_Action item_
Keep only the lines of the data below that contain "含香港及澳門地區", and copy them.

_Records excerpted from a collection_
───

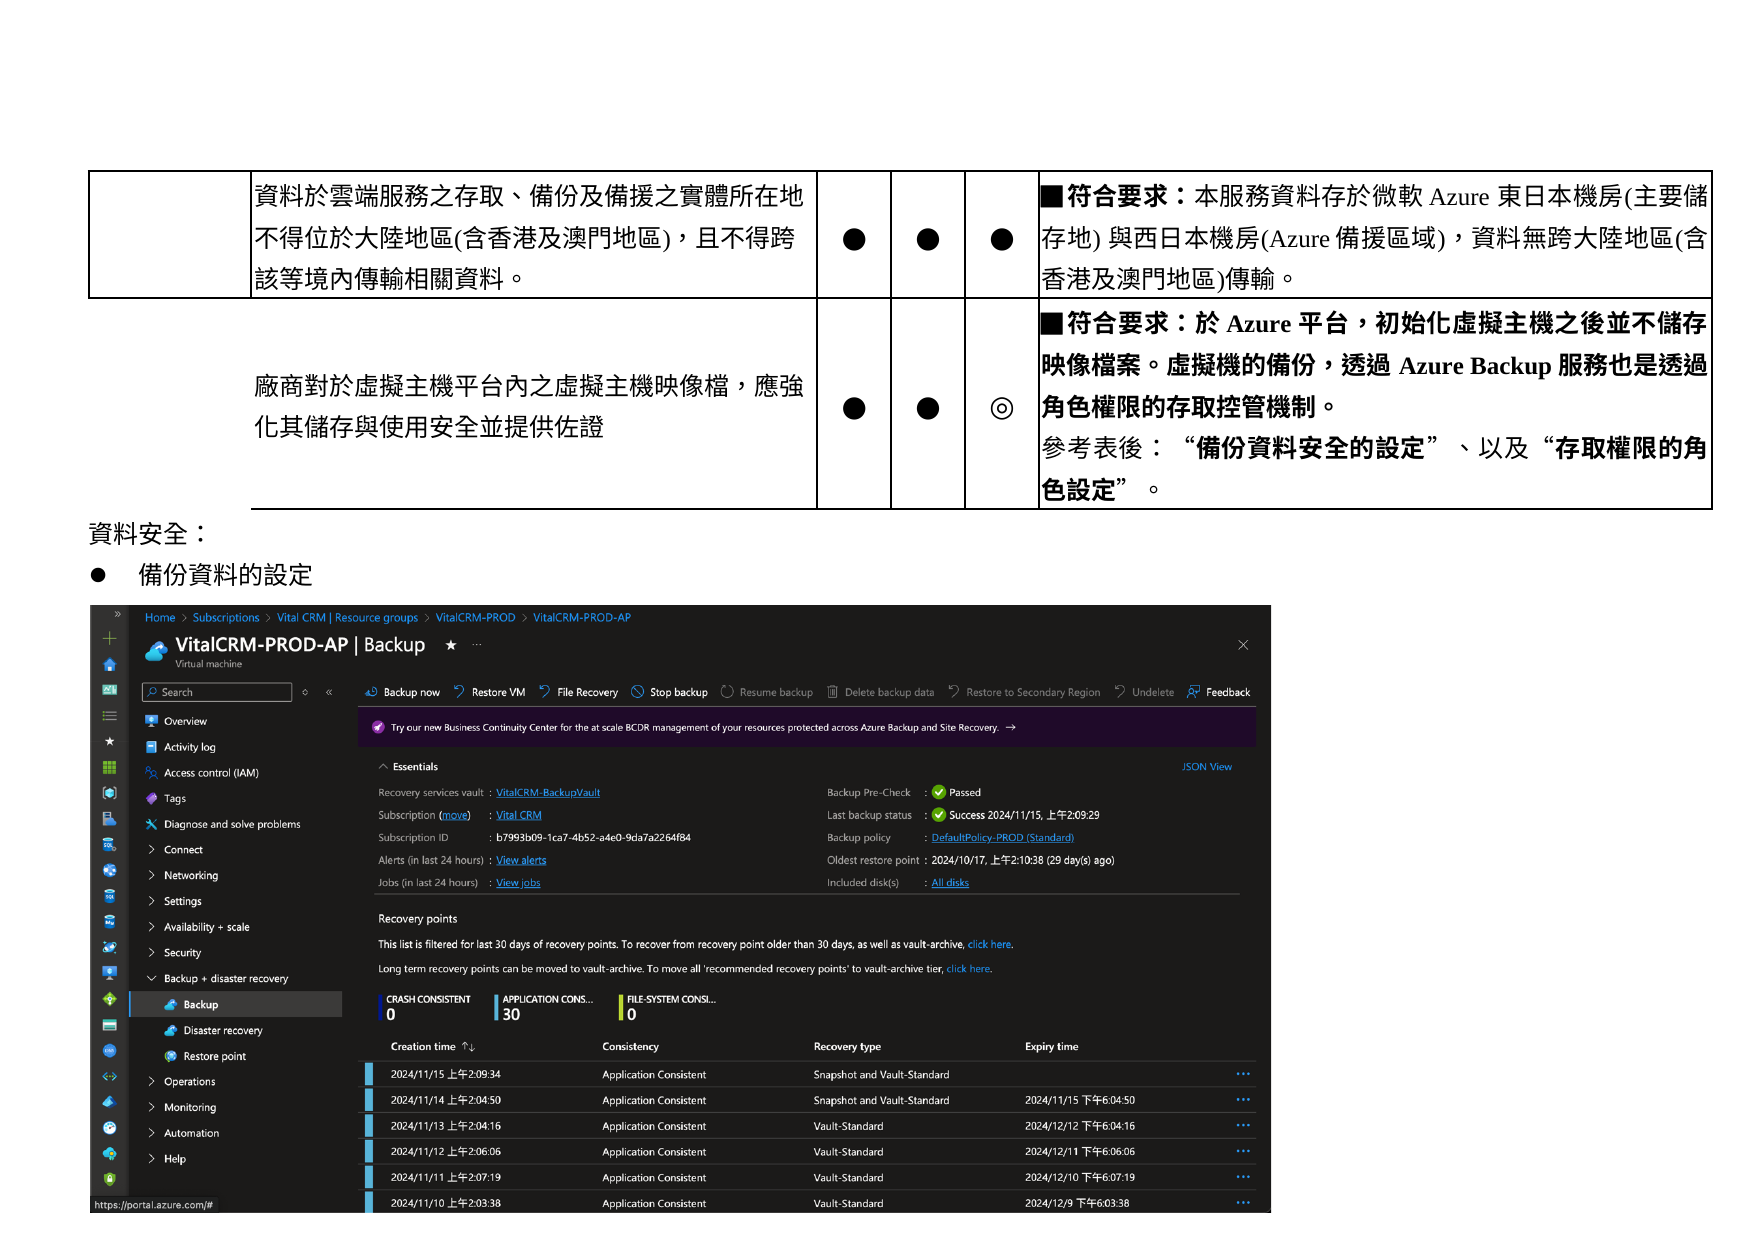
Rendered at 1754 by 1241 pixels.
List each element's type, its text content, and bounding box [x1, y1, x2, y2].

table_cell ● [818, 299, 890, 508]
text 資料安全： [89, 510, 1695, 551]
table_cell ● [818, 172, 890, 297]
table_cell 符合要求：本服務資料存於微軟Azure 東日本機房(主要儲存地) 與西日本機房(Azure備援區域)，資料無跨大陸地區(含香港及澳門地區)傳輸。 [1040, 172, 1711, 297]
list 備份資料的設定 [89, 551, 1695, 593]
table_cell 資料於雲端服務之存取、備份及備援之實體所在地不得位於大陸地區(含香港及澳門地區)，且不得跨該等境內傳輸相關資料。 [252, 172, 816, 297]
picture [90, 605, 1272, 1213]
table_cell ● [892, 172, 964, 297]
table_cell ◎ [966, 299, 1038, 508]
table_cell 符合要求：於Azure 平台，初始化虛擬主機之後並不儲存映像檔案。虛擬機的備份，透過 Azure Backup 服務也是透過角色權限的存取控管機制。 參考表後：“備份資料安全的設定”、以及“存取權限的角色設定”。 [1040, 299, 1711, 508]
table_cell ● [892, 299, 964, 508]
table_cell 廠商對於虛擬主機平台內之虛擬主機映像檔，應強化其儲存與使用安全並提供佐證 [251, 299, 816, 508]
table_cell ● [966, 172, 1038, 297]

───

_Answer to this exercise_
table_cell 符合要求：本服務資料存於微軟Azure 東日本機房(主要儲存地) 與西日本機房(Azure備援區域)，資料無跨大陸地區(含香港及澳門地區)傳輸。 [1040, 172, 1711, 297]
table_cell 資料於雲端服務之存取、備份及備援之實體所在地不得位於大陸地區(含香港及澳門地區)，且不得跨該等境內傳輸相關資料。 [252, 172, 816, 297]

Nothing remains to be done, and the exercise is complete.